If Sydney still misses out on a top-four berth, no team in the AFL era will have been as well-equipped to give the flag a serious shake without the benefit of the double chance. The Swans have already accounted for three of the four teams above them and get the chance to make that four in a huge Friday night game against Adelaide.

The rest? Well, Geelong hasn’t done much wrong. Particularly not on Saturday against a fellow top-four member and without Joel Selwood, Tom Hawkins and Mitch Duncan, the likes of Cam Guthrie, Sam Menegola and Harry Taylor up forward rising to the challenge.

The Cats are second for points scored and very efficient with their forward entries, and solid for both contested and uncontested ball.

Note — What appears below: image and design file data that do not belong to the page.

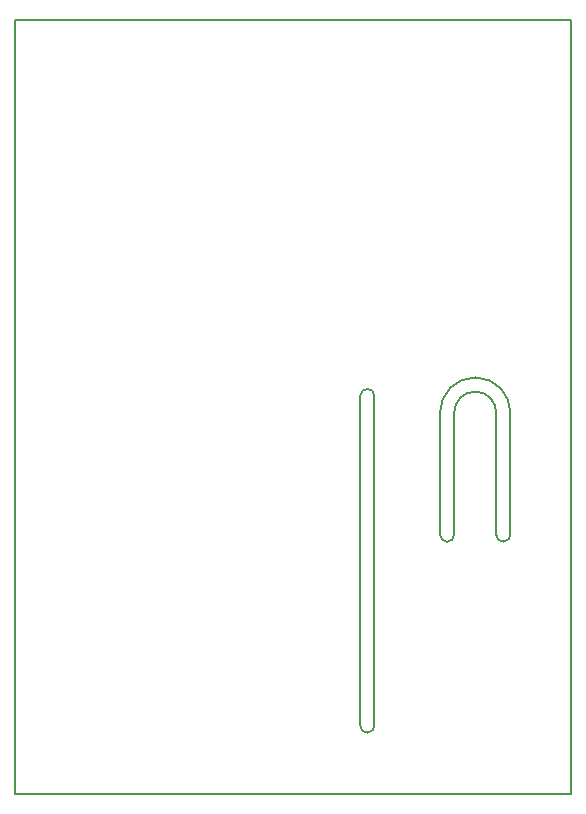
<source format=gm1>
G04 #@! TF.FileFunction,Profile,NP*
%FSLAX46Y46*%
G04 Gerber Fmt 4.6, Leading zero omitted, Abs format (unit mm)*
G04 Created by KiCad (PCBNEW 4.0.6) date 10/30/17 11:30:06*
%MOMM*%
%LPD*%
G01*
G04 APERTURE LIST*
%ADD10C,0.025400*%
%ADD11C,0.150000*%
G04 APERTURE END LIST*
D10*
D11*
X170760000Y-80780000D02*
X170760000Y-91070000D01*
X171960000Y-80810000D02*
X171960000Y-91040000D01*
X170759260Y-91066460D02*
G75*
G03X171960000Y-91040000I600740J-3540D01*
G01*
X171958838Y-80813206D02*
G75*
G03X166000000Y-80730000I-2978838J83206D01*
G01*
X170759306Y-80779701D02*
G75*
G03X167200000Y-80730000I-1779306J49701D01*
G01*
X166000936Y-91036507D02*
G75*
G03X167200000Y-91070000I599064J-33493D01*
G01*
X166000000Y-80730000D02*
X166000000Y-91070000D01*
X167200000Y-80730000D02*
X167200000Y-91070000D01*
X159249260Y-107236460D02*
G75*
G03X160450000Y-107210000I600740J-3540D01*
G01*
X160450000Y-79310000D02*
X160450000Y-107220000D01*
X159250000Y-79320000D02*
X159250000Y-107220000D01*
X160450000Y-79320000D02*
G75*
G03X159250000Y-79320000I-600000J0D01*
G01*
X177100000Y-47500000D02*
X130000000Y-47500000D01*
X177100000Y-47500000D02*
X177100000Y-113000000D01*
X130000000Y-113000000D02*
X177100000Y-113000000D01*
X130000000Y-47500000D02*
X130000000Y-113000000D01*
M02*

</source>
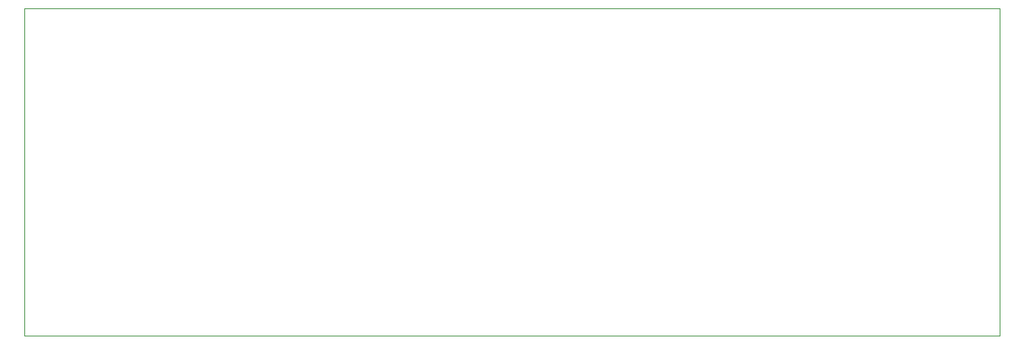
<source format=gm1>
%TF.GenerationSoftware,KiCad,Pcbnew,8.0.0*%
%TF.CreationDate,2025-02-04T21:38:50+01:00*%
%TF.ProjectId,ni404,6e693430-342e-46b6-9963-61645f706362,rev?*%
%TF.SameCoordinates,Original*%
%TF.FileFunction,Profile,NP*%
%FSLAX46Y46*%
G04 Gerber Fmt 4.6, Leading zero omitted, Abs format (unit mm)*
G04 Created by KiCad (PCBNEW 8.0.0) date 2025-02-04 21:38:50*
%MOMM*%
%LPD*%
G01*
G04 APERTURE LIST*
%TA.AperFunction,Profile*%
%ADD10C,0.050000*%
%TD*%
G04 APERTURE END LIST*
D10*
X30980000Y-25040000D02*
X139480000Y-25040000D01*
X139480000Y-61500000D01*
X30980000Y-61500000D01*
X30980000Y-25040000D01*
M02*

</source>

My concern is their capacity to go up a couple of gears and explode in a hail of relentless scoreboard pressure.

They certainly had it at the start of this season, when they topped 100 points in their first five games. But they’ve only done it twice in 15 games since. They’ve also over the past six weeks come up short against both Adelaide and Sydney, and just managed to scramble a draw against a then-injury ravaged GWS.

If they can make every game that really matters a scrap, of course they have a show. Even then, however, it’s those moments of “burst” football that might well make the difference. Which is why Geelong will need Steven Motlop firing in September every bit as badly as they will the obvious names Dangerfield and a Selwood by then only just returning from injury.

Much the same for Richmond, too, I suspect. Saturday was a big test for the Tigers, and they couldn’t earn sufficient marks. Yes, they’ve beaten GWS and pushed Sydney, but the bottom line remains a 1-3 scoreline against my three flag fancies, and 1-4 against the other teams in the current top five on the ladder.

Indeed, the record of the other current top 10 teams against the Crows, Giants and Swans isn’t encouraging at all. It reads 26 games for just five wins and a draw.

That’s a major reason I don’t see anyone “doing a Bulldogs” in 2017, regardless of the advantages offered by the week’s break between round 23 and the first week of finals.

That Bulldogs’ line-up last year was still good enough to win 15 games despite battling continual injuries to key players. Melbourne’s win over St Kilda on Sunday may just about have locked the Demons in for their first finals campaign since 2006, but I don’t think they’re good enough yet to rise to a standard across four weeks the Dogs did in 2016.

Nor, for what it’s worth, are the Bulldogs of this year. Port Adelaide struggled to shrug Collingwood on Sunday and is 2-7 versus current top eight teams. Essendon is 3-7 and with one of the poorer midfields in the competition, let alone the eight. Any of them is capable of pulling one finals shock. But not four.

In a year as tight as 2017 has been, reducing a flag race down to just three with six weeks’ worth of games still to come might seem a contradiction in terms. But the cream was always going to rise to the top at some stage. This season, it’s just taken a little longer than usual.